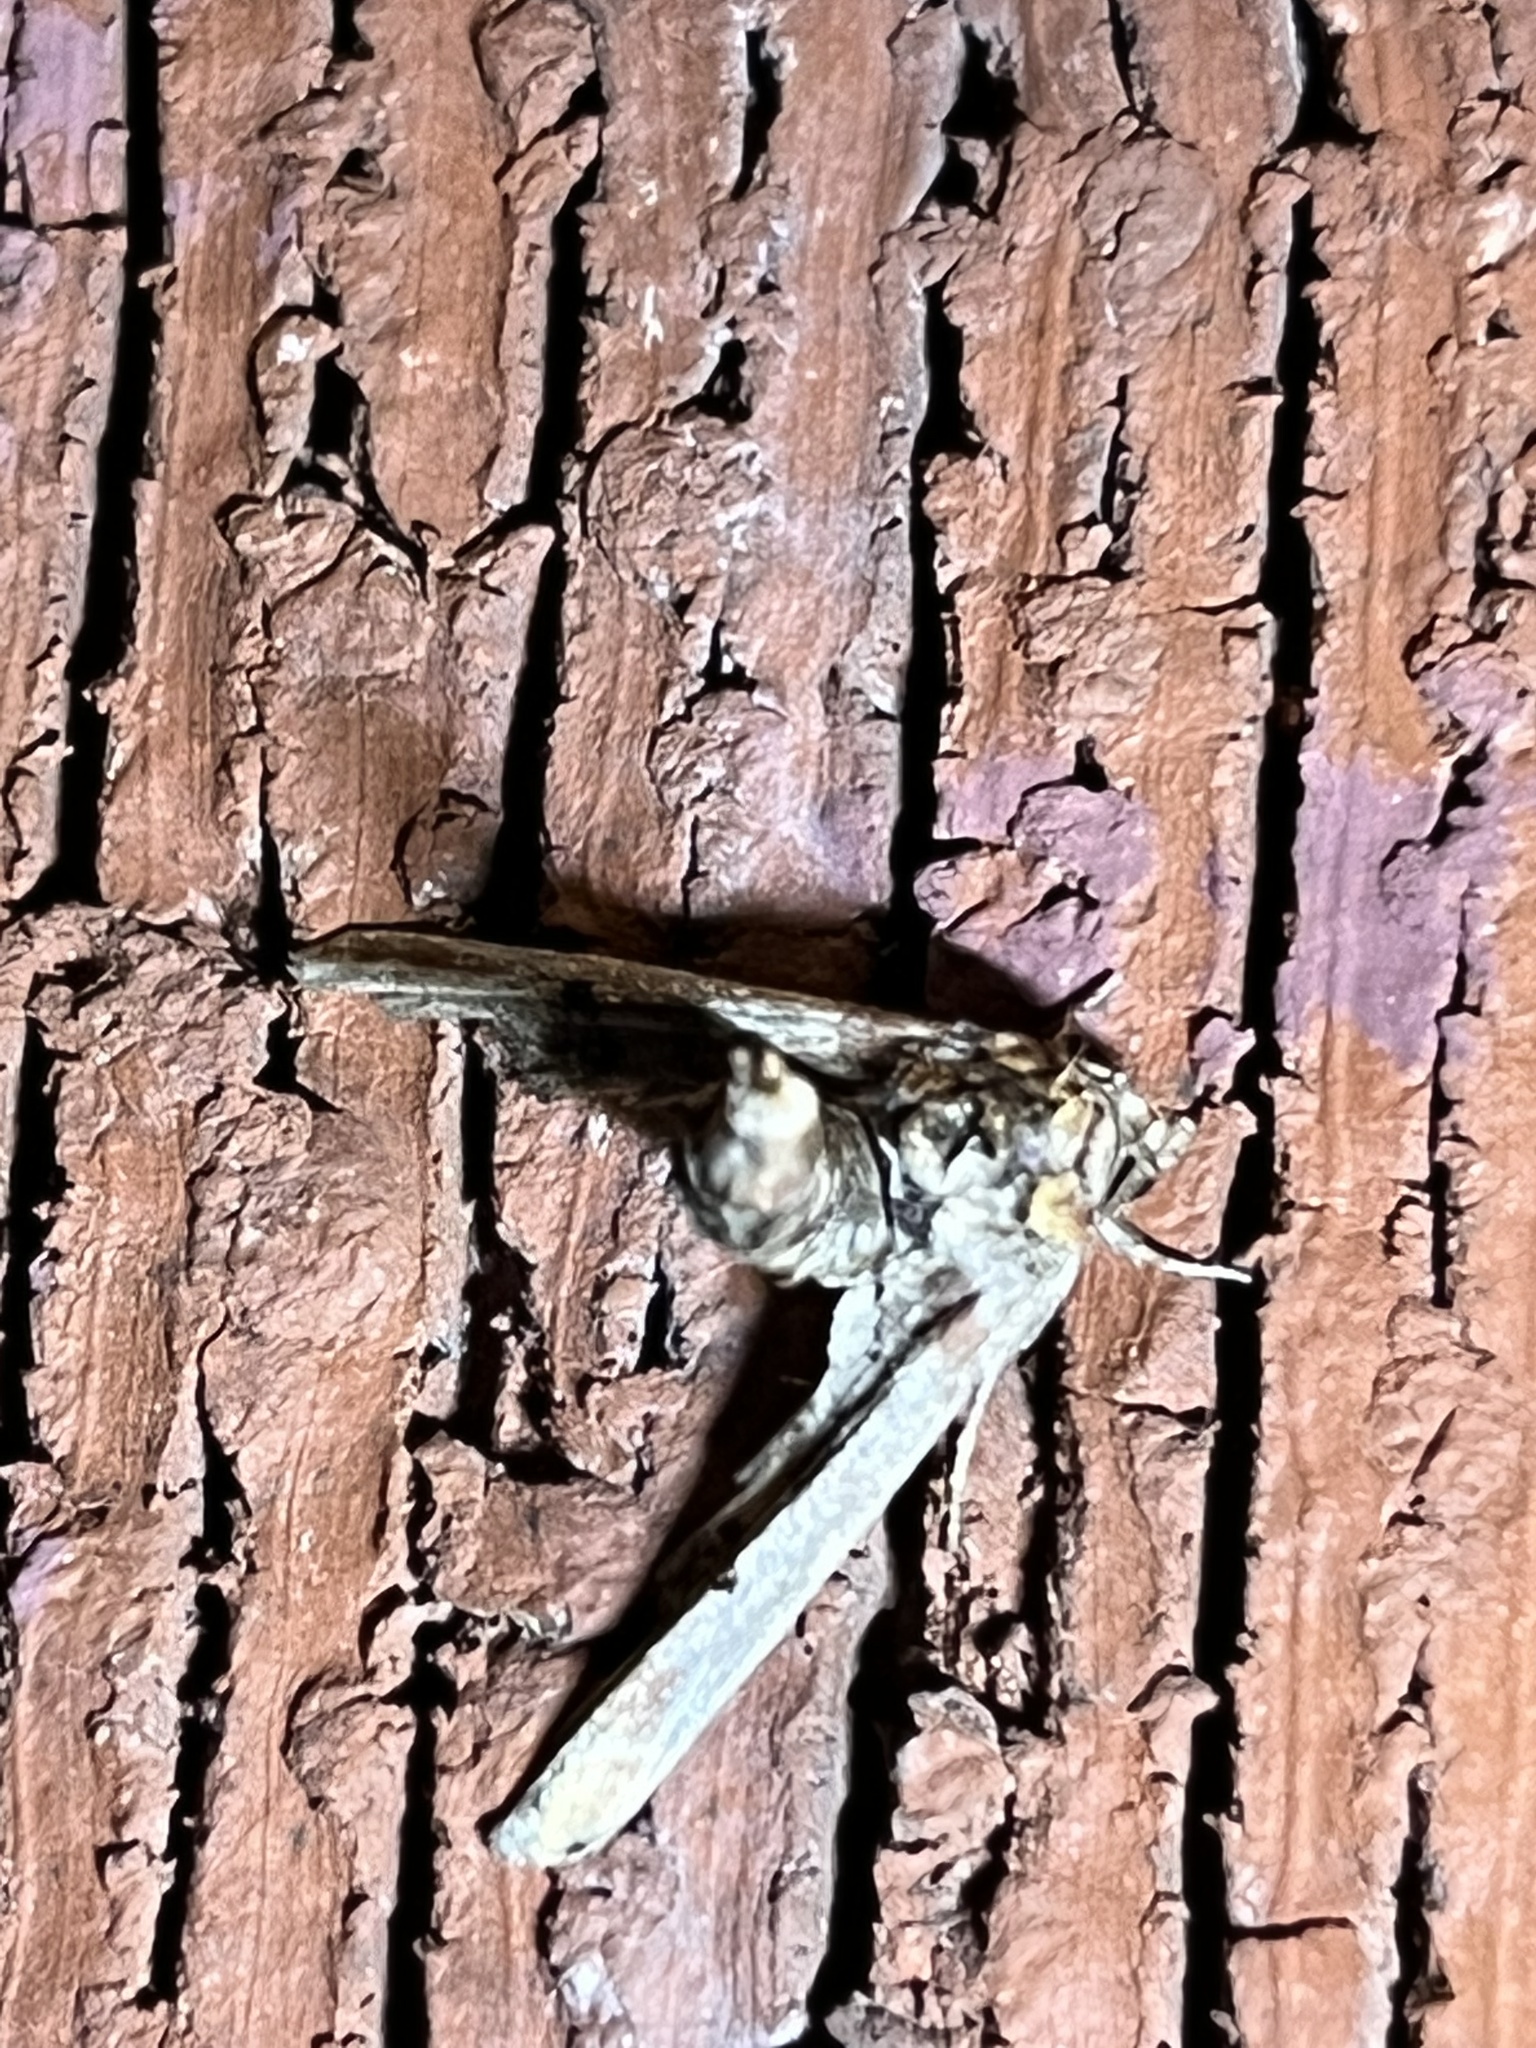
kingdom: Animalia
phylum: Arthropoda
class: Insecta
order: Lepidoptera
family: Euteliidae
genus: Marathyssa
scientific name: Marathyssa inficita
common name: Dark marathyssa moth
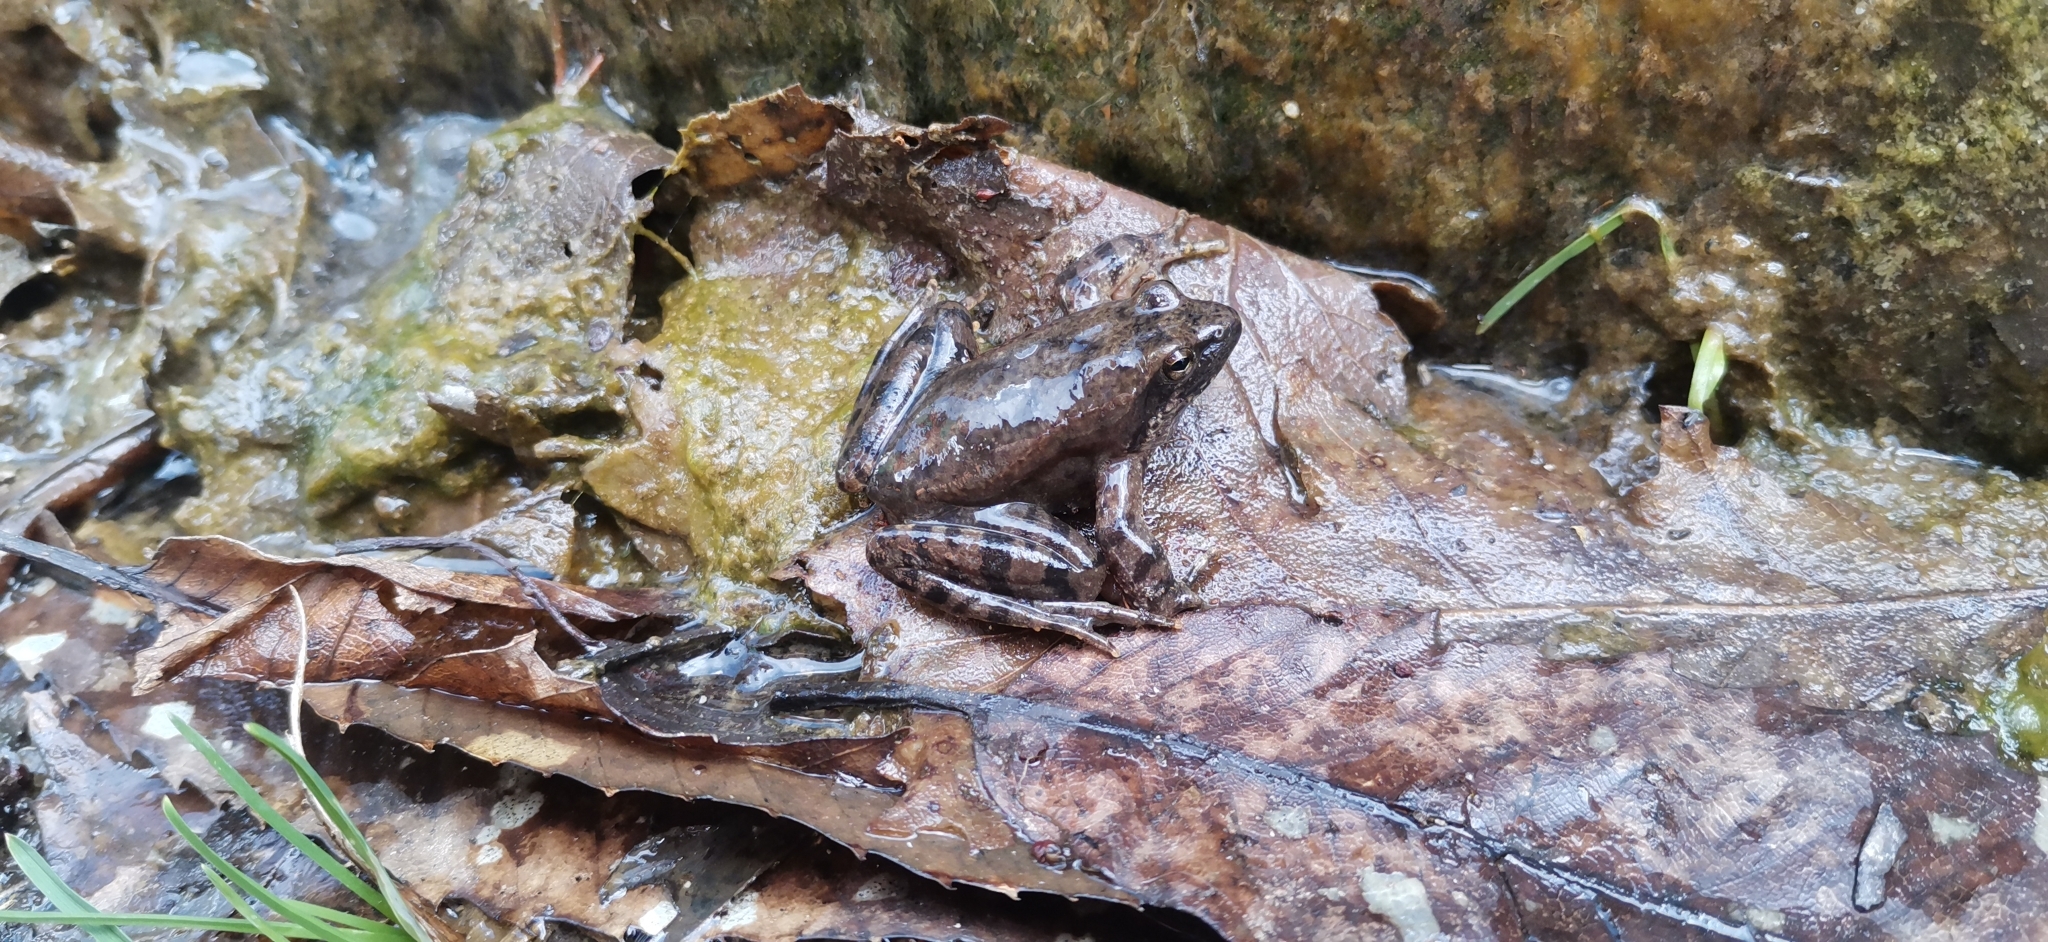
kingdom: Animalia
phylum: Chordata
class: Amphibia
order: Anura
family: Ranidae
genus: Rana
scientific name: Rana italica
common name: Italian stream frog
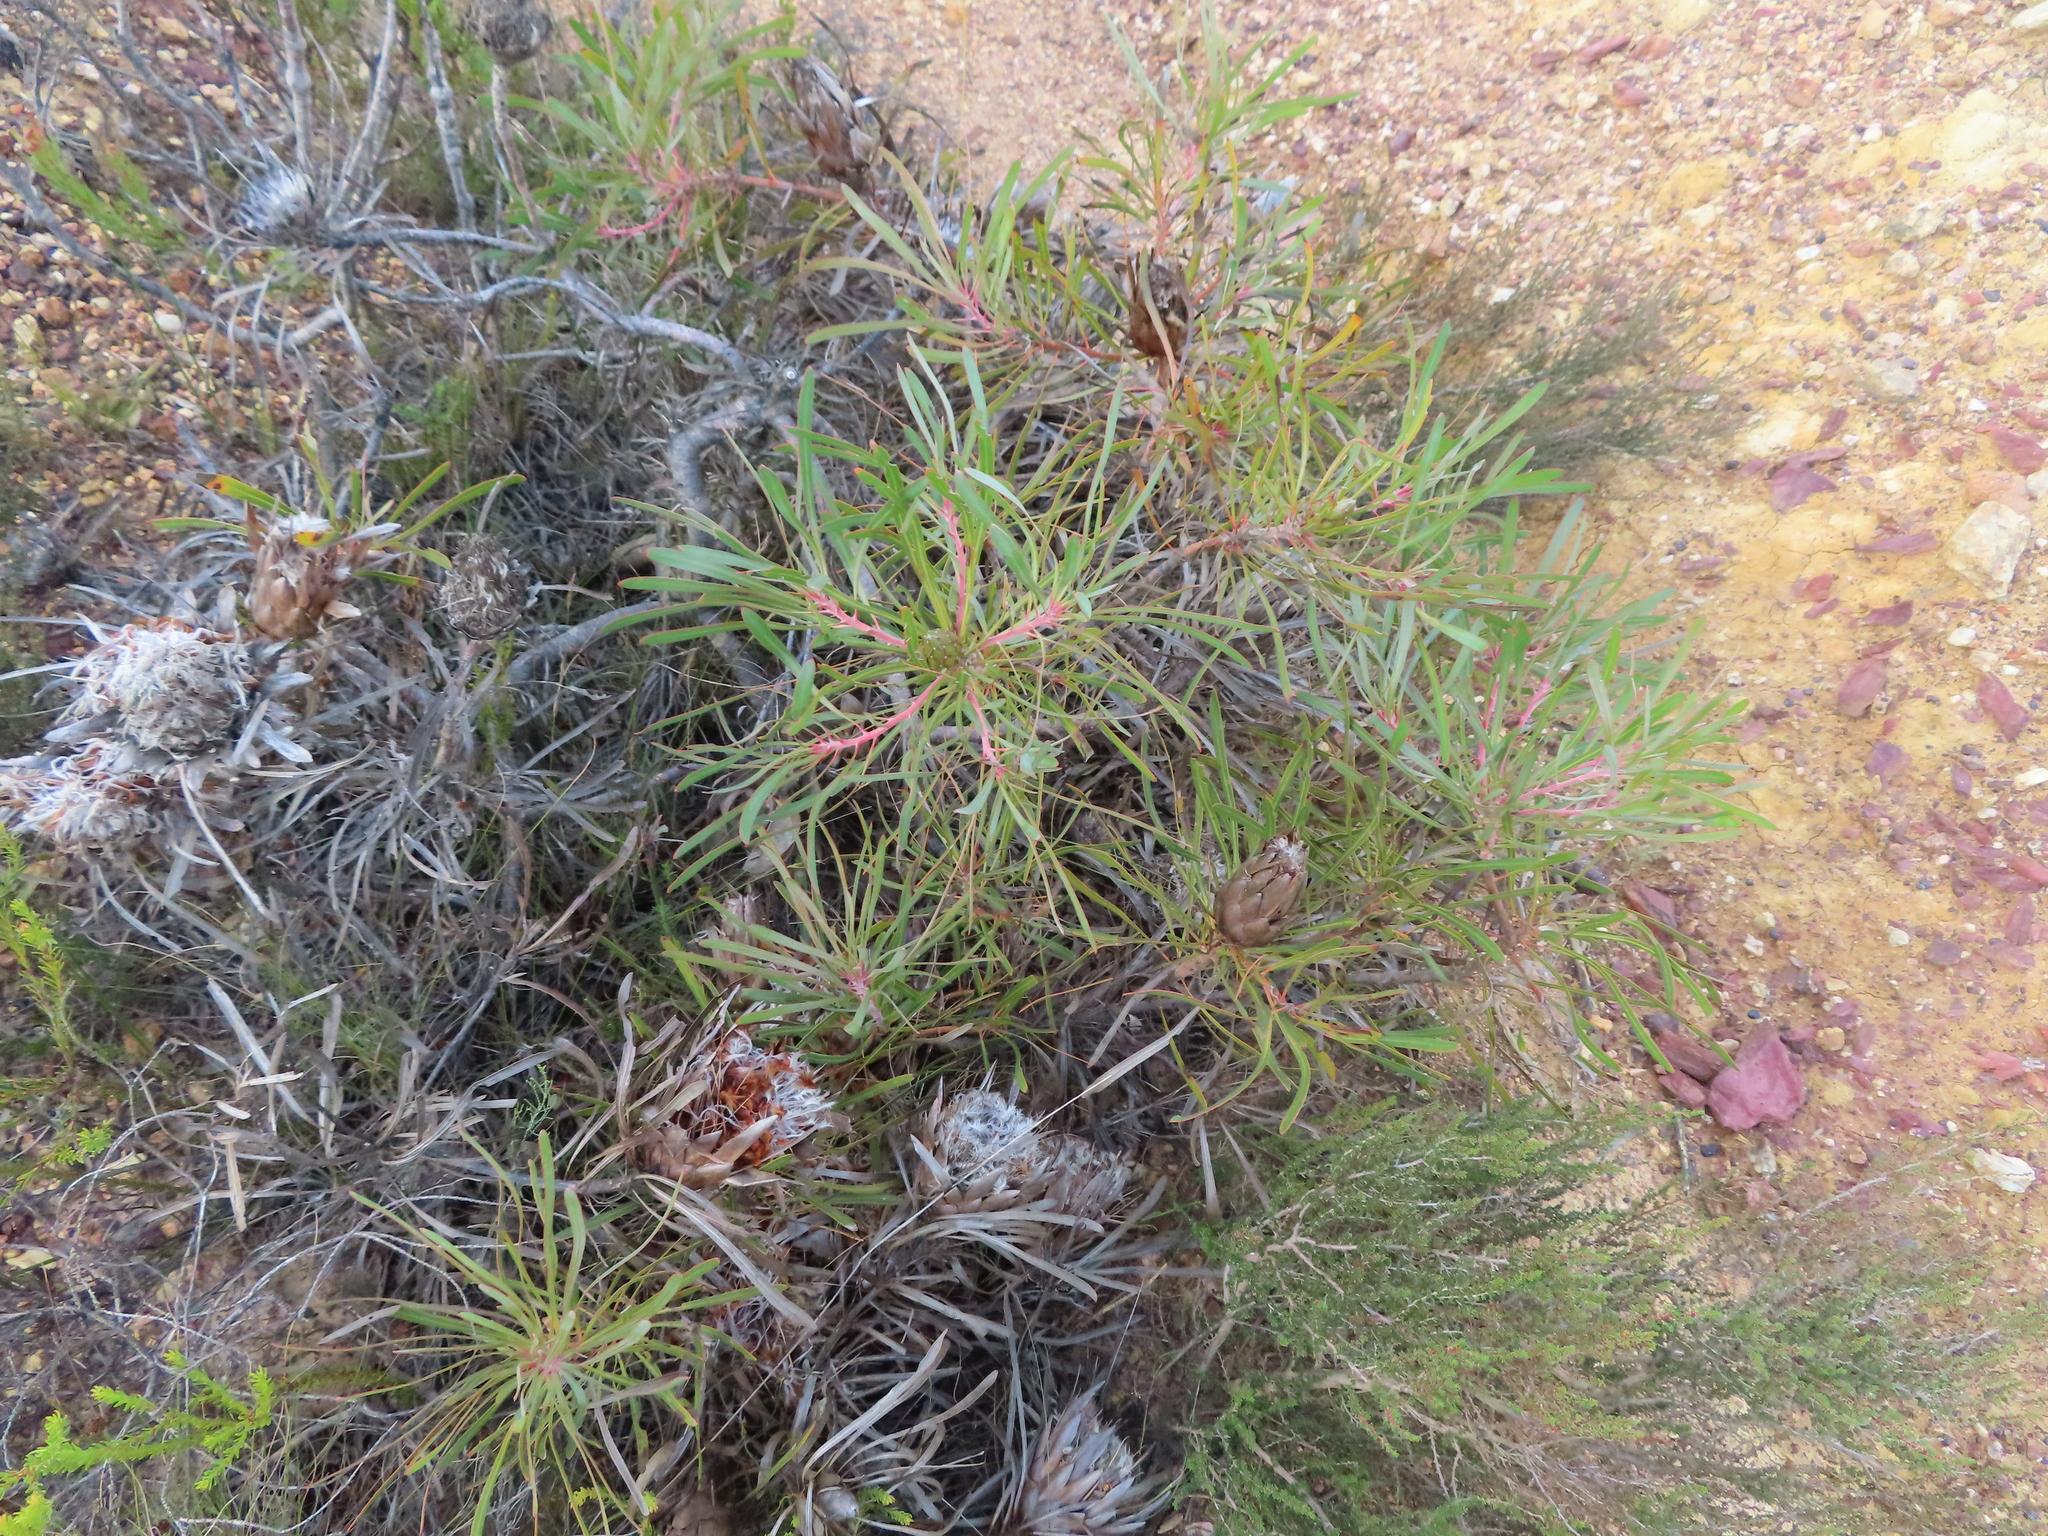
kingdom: Plantae
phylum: Tracheophyta
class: Magnoliopsida
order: Proteales
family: Proteaceae
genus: Protea
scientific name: Protea longifolia
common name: Long-leaf sugarbush
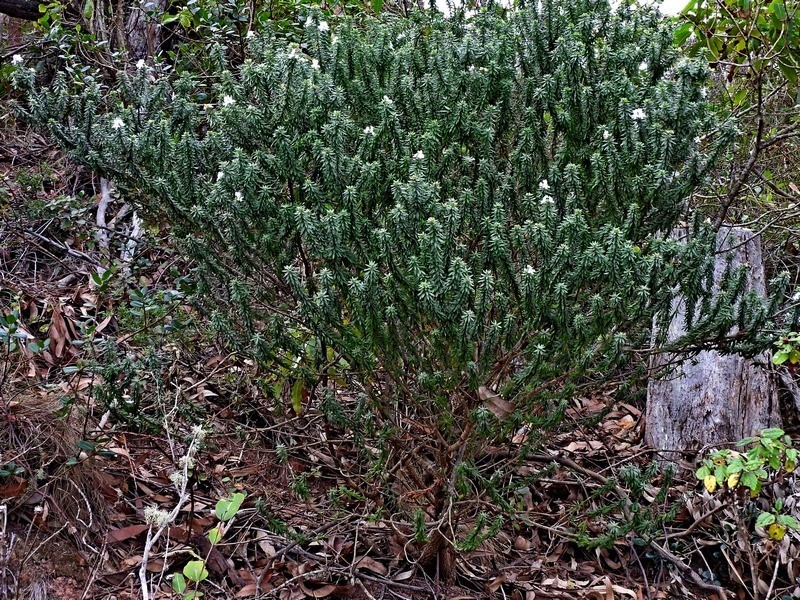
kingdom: Plantae
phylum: Tracheophyta
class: Magnoliopsida
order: Lamiales
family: Lamiaceae
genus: Westringia
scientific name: Westringia fruticosa
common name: Coastal-rosemary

* What is being asked
Please convert every line above into a two-column CSV with the headers "field" and "value", one row per line, with each entry in its own quoted field and any line breaks replaced by spaces. Leave the picture lines out.

* Solution to this exercise
field,value
"kingdom:","Animalia"
"phylum:","Arthropoda"
"class:","Insecta"
"order:","Lepidoptera"
"family:","Euteliidae"
"genus:","Marathyssa"
"scientific name:","Marathyssa inficita"
"common name:","Dark marathyssa moth"
"kingdom:","Animalia"
"phylum:","Chordata"
"class:","Amphibia"
"order:","Anura"
"family:","Ranidae"
"genus:","Rana"
"scientific name:","Rana italica"
"common name:","Italian stream frog"
"kingdom:","Plantae"
"phylum:","Tracheophyta"
"class:","Magnoliopsida"
"order:","Proteales"
"family:","Proteaceae"
"genus:","Protea"
"scientific name:","Protea longifolia"
"common name:","Long-leaf sugarbush"
"kingdom:","Plantae"
"phylum:","Tracheophyta"
"class:","Magnoliopsida"
"order:","Lamiales"
"family:","Lamiaceae"
"genus:","Westringia"
"scientific name:","Westringia fruticosa"
"common name:","Coastal-rosemary"